The group of OU students I studied all had busy full-time teaching posts, and like many teachers, they have acquired a number of professional and working perspectives which they did not particularly want to be challenged by academic work. Indeed, they tended to fit in academic work around what they knew -- bits that seem to agree with their perspectives were incorporated, while bits that did not were ignored or easily dismissed. As busy people, they imposed their own priorities on the carefully structured educational narratives offered by Open University course teams -- they tended to ignore introductory sections and illustrative television programmes; sometimes they ignored regional tutorials and discussions as well; they let the assignments structure their reading; they tended to read those sections of the course that coincided with their own spare-time. They reported some definite benefits from their encounter with the world of academic knowledge, but they remained firmly in charge of that encounter. 

Open University experience suggests one final development of my argument. Before the OU, commentators tended to assume that higher education could only be accomplished using the traditional technologies. Those technologies involved combinations of pedagogy and distinctive social relations: the latter were possible only in face-to-face encounters, as in the classic tutorial, or in the equally classic social encounter in the student union bar. OU experience shows that it is quite possible to disentangle these elements, to separate out a teaching technology from those social relations that seemed so essential. I should be very surprised indeed if some State official is not considering doing so for conventional education as well: do all the teaching through the Web, one can imagine them saying, and give students the opportunity to meet each other and of the staff on specially subsidised foreign holidays, or study weekends. Nothing is lost, it is simply that things are separated and offered at different times. 

Concluding thoughts

Of course, we do not have any definitive studies of how people use Web-based materials at the moment. You might have your own thoughts or experiences to relate here. 

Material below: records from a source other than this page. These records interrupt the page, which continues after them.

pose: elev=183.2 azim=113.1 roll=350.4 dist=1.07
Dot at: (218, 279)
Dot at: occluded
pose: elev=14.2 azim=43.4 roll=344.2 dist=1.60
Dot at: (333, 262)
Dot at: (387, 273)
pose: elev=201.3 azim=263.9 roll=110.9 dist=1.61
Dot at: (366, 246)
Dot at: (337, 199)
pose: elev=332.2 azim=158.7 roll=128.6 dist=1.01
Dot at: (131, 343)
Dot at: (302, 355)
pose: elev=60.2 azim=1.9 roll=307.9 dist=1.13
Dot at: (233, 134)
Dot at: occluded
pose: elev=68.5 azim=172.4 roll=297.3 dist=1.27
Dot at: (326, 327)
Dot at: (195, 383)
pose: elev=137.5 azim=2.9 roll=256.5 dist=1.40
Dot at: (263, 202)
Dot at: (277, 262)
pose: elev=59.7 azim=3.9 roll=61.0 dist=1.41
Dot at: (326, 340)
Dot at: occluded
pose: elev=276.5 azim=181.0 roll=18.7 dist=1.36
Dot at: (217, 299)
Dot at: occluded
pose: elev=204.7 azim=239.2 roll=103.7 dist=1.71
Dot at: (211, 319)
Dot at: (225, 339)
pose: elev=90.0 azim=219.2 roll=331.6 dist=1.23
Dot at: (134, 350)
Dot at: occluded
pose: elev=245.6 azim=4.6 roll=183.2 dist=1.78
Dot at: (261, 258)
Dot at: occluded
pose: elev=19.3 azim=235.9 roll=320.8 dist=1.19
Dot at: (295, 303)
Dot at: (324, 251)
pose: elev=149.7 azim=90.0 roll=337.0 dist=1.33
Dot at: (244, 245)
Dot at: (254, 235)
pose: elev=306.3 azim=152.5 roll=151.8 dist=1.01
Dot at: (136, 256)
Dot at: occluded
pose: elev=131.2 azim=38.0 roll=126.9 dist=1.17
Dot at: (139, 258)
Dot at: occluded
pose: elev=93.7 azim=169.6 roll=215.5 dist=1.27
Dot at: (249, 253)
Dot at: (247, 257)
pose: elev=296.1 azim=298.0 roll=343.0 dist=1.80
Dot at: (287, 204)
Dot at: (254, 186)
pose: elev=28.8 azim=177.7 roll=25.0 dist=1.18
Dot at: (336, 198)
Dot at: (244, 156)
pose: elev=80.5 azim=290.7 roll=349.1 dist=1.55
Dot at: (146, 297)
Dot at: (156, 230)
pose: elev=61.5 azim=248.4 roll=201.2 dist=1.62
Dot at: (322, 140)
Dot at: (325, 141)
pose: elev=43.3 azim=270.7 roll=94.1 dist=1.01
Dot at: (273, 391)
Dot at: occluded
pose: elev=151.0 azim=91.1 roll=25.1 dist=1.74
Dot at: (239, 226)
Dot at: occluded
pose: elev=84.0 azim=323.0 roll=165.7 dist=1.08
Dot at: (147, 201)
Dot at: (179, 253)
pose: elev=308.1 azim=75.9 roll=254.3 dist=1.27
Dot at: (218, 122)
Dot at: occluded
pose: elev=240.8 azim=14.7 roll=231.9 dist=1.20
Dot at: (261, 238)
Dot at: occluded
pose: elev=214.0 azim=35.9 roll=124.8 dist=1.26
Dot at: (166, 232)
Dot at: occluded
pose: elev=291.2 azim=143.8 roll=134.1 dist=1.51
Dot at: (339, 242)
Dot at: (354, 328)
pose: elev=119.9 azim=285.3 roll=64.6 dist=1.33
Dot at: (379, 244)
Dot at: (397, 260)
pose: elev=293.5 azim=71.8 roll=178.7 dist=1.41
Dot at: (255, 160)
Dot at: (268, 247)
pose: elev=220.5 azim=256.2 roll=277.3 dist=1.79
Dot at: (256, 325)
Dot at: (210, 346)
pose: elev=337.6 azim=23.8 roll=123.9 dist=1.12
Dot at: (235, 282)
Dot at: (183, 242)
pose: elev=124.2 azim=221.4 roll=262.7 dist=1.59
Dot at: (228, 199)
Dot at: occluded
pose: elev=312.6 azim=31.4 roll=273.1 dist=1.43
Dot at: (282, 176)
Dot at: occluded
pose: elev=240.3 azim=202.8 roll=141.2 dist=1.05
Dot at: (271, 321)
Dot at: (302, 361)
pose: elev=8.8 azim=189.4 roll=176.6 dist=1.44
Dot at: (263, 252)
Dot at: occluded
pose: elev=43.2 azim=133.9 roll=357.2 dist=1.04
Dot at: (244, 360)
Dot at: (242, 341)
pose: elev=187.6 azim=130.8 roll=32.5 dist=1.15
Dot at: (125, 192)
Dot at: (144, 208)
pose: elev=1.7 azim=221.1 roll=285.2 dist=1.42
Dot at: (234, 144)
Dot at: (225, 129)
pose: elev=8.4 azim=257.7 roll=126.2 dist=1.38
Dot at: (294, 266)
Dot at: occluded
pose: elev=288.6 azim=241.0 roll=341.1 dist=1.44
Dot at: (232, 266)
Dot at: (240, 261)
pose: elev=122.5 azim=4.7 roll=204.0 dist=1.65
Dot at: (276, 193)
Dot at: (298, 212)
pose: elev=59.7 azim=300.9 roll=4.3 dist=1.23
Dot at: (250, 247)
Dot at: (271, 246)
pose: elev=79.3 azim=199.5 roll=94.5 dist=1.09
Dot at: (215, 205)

  • If you have used Web-based materials yourself, what were the advantages and disadvantages? For example, was the absence of a social group a problem or a benefit for you? 
  • What exactly did you look at in the course of an afternoon's typical surfing? Did feminist tracts have to compete side-by-side with soft pornography? 
  • Did you quickly surf through files in the 'busy consumer' mode, looking for titbits to put in your assignments, or did you find yourself pursuing arguments through the hyperlinks for the sake of knowledge in its own right? 
  • Did you impose your interests and themes on the material, or did it impose its own on you?


References

Arato A and Gebhardt E ( eds) (1978)  The Essential Frankfurt School Reader, Oxford : Basil Blackwell ( especially Part II -- Introduction by Arato)
Bourdieu P ( 1988) Homo Academicus, Cambridge: Polity Press
Eco U (1979) 'Can television teach?' Screen Education 31: 15--25
Evans T and Murphy D (eds) (1993) Research in Distance Education vol 3, Geelong; Deakin University Press
Evans T and Nation D (eds) (2000)  Changing University Teaching, London: Kogan Page
Lyotard J-F ( 1986)  Postmodernism: a report on the condition of knowledge, Manchester: Manchester University Press
Morgan A (1985) 'What shall we do about independent learning?' Teaching at a Distance, 26
Parker M and Jary D (1995) 'The McUniversity: organisations, management and academic subjectivity', Organisation 2, 2: 319--338
Thompson G (1979) 'Television as text: Open University "case-study" programmes' in Barrett M (et al) (eds) Ideology and Cultural Production, London: Croom Helm: 160--97.